- _Text section_:
Content starts

IBM watsonx.ai
WatsonxLLM is a wrapper for IBM watsonx.ai foundation models.
This example shows how to communicate with watsonx.ai
models using LangChain
.
Setting up
Install the package langchain-ibm
.
!pip install -qU langchain-ibm
This cell defines the WML credentials required to work with watsonx Foundation Model inferencing.
Action: Provide the IBM Cloud user API key. For details, see documentation.
import os
from getpass import getpass
watsonx_api_key = getpass()
os.environ["WATSONX_APIKEY"] = watsonx_api_key
Additionaly you are able to pass additional secrets as an environment variable.
import os
os.environ["WATSONX_URL"] = "your service instance url"
os.environ["WATSONX_TOKEN"] = "your token for accessing the CPD cluster"
os.environ["WATSONX_PASSWORD"] = "your password for accessing the CPD cluster"
os.environ["WATSONX_USERNAME"] = "your username for accessing the CPD cluster"
os.environ["WATSONX_INSTANCE_ID"] = "your instance_id for accessing the CPD cluster"
Load the model
You might need to adjust model parameters
for different models or tasks. For details, refer to documentation.
parameters = {
"decoding_method": "sample",
"max_new_tokens": 100,
"min_new_tokens": 1,
"temperature": 0.5,
"top_k": 50,
"top_p": 1,
}
Initialize the WatsonxLLM
class with previously set parameters.

Content ends

- _Provided material_:
Content starts

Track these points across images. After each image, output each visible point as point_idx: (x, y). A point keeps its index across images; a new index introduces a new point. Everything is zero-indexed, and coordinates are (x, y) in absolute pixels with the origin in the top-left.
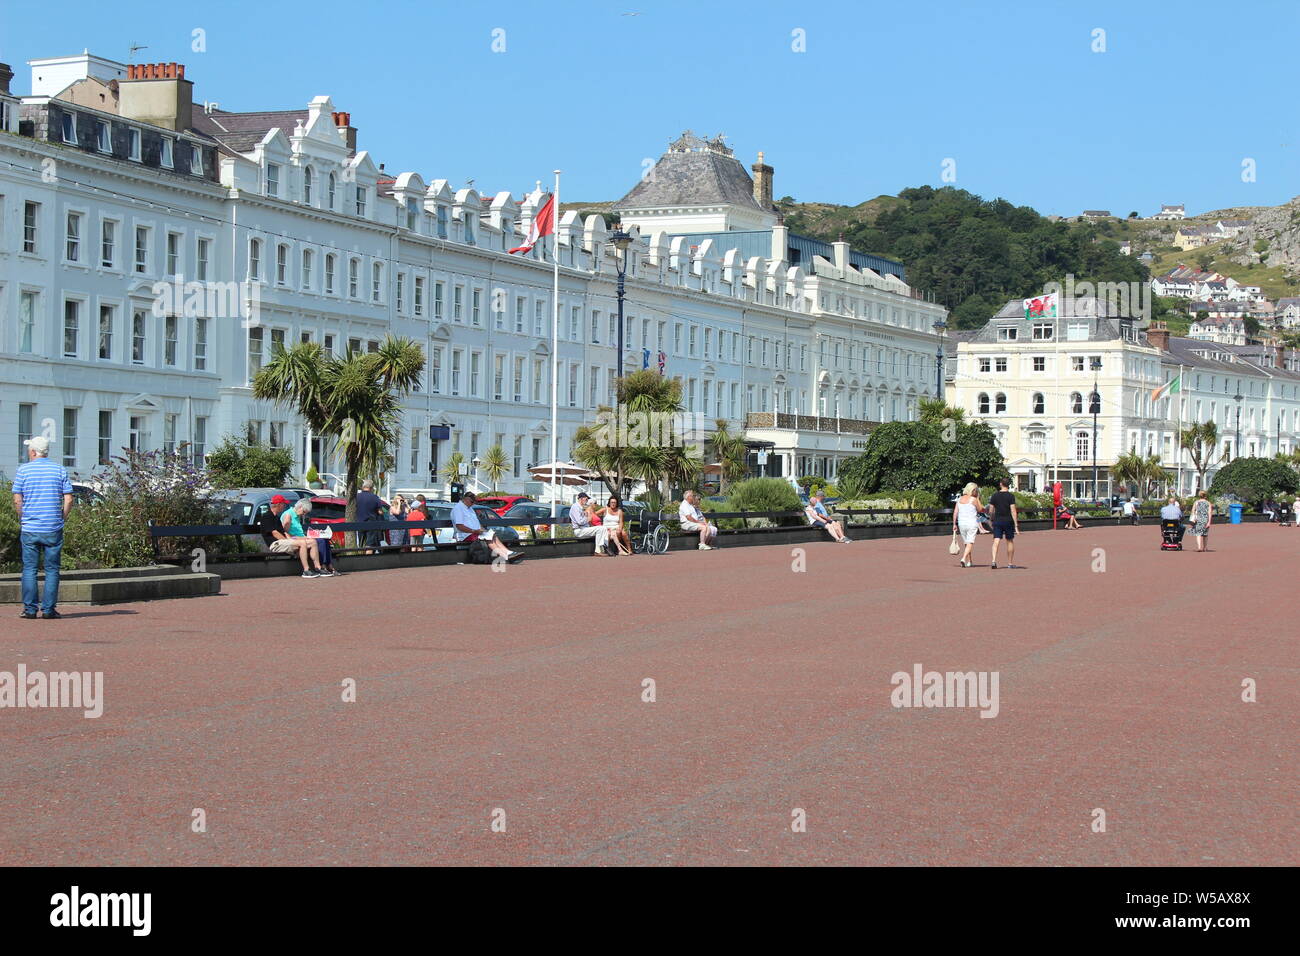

Content ends

- _Work request A_:
Which package does the IBM watsonx.ai text instruct you to install?
- _Work request B_:
Quote the section of the IBM watsonx.ai text that opens with the words containing "This example shows" and closes with "watsonx_api_key = getpass()".
- _Work request C_:
Extend the IBM watsonx.ai text, starting after its final sentence.
The data shown here comes from a source separate from the IBM watsonx.ai text.

- _Written response A_:
langchain-ibm

- _Written response B_:
This example shows how to communicate with watsonx.ai
models using LangChain
.
Setting up
Install the package langchain-ibm
.
!pip install -qU langchain-ibm
This cell defines the WML credentials required to work with watsonx Foundation Model inferencing.
Action: Provide the IBM Cloud user API key. For details, see documentation.
import os
from getpass import getpass
watsonx_api_key = getpass()

- _Written response C_:
Note:
- To provide context for the API call, you must add
project_id
orspace_id
. For more information see documentation. - Depending on the region of your provisioned service instance, use one of the urls described here.
In this example, we’ll use the project_id
and Dallas url.
You need to specify model_id
that will be used for inferencing. All available models you can find in documentation.
from langchain_ibm import WatsonxLLM
watsonx_llm = WatsonxLLM(
model_id="ibm/granite-13b-instruct-v2",
url="https://us-south.ml.cloud.ibm.com",
project_id="PASTE YOUR PROJECT_ID HERE",
params=parameters,
)
Alternatively you can use Cloud Pak for Data credentials. For details, see documentation.
watsonx_llm = WatsonxLLM(
model_id="ibm/granite-13b-instruct-v2",
url="PASTE YOUR URL HERE",
username="PASTE YOUR USERNAME HERE",
password="PASTE YOUR PASSWORD HERE",
instance_id="openshift",
version="4.8",
project_id="PASTE YOUR PROJECT_ID HERE",
params=parameters,
)
Instead of model_id
, you can also pass the deployment_id
of the previously tuned model. The entire model tuning workflow is described here.
watsonx_llm = WatsonxLLM(
deployment_id="PASTE YOUR DEPLOYMENT_ID HERE",
url="https://us-south.ml.cloud.ibm.com",
project_id="PASTE YOUR PROJECT_ID HERE",
params=parameters,
)
You can also pass the IBM's ModelInference
object into WatsonxLLM
class.
from ibm_watsonx_ai.foundation_models import ModelInference
model = ModelInference(...)
watsonx_llm = WatsonxLLM(watsonx_model=model)
Create Chain
Create PromptTemplate
objects which will be responsible for creating a random question.
from langchain_core.prompts import PromptTemplate
template = "Generate a random question about {topic}: Question: "
prompt = PromptTemplate.from_template(template)
API Reference:
Provide a topic and run the chain.
llm_chain = prompt | watsonx_llm
topic = "dog"
llm_chain.invoke(topic)
'What is the difference between a dog and a wolf?'
Calling the Model Directly
To obtain completions, you can call the model directly using a string prompt.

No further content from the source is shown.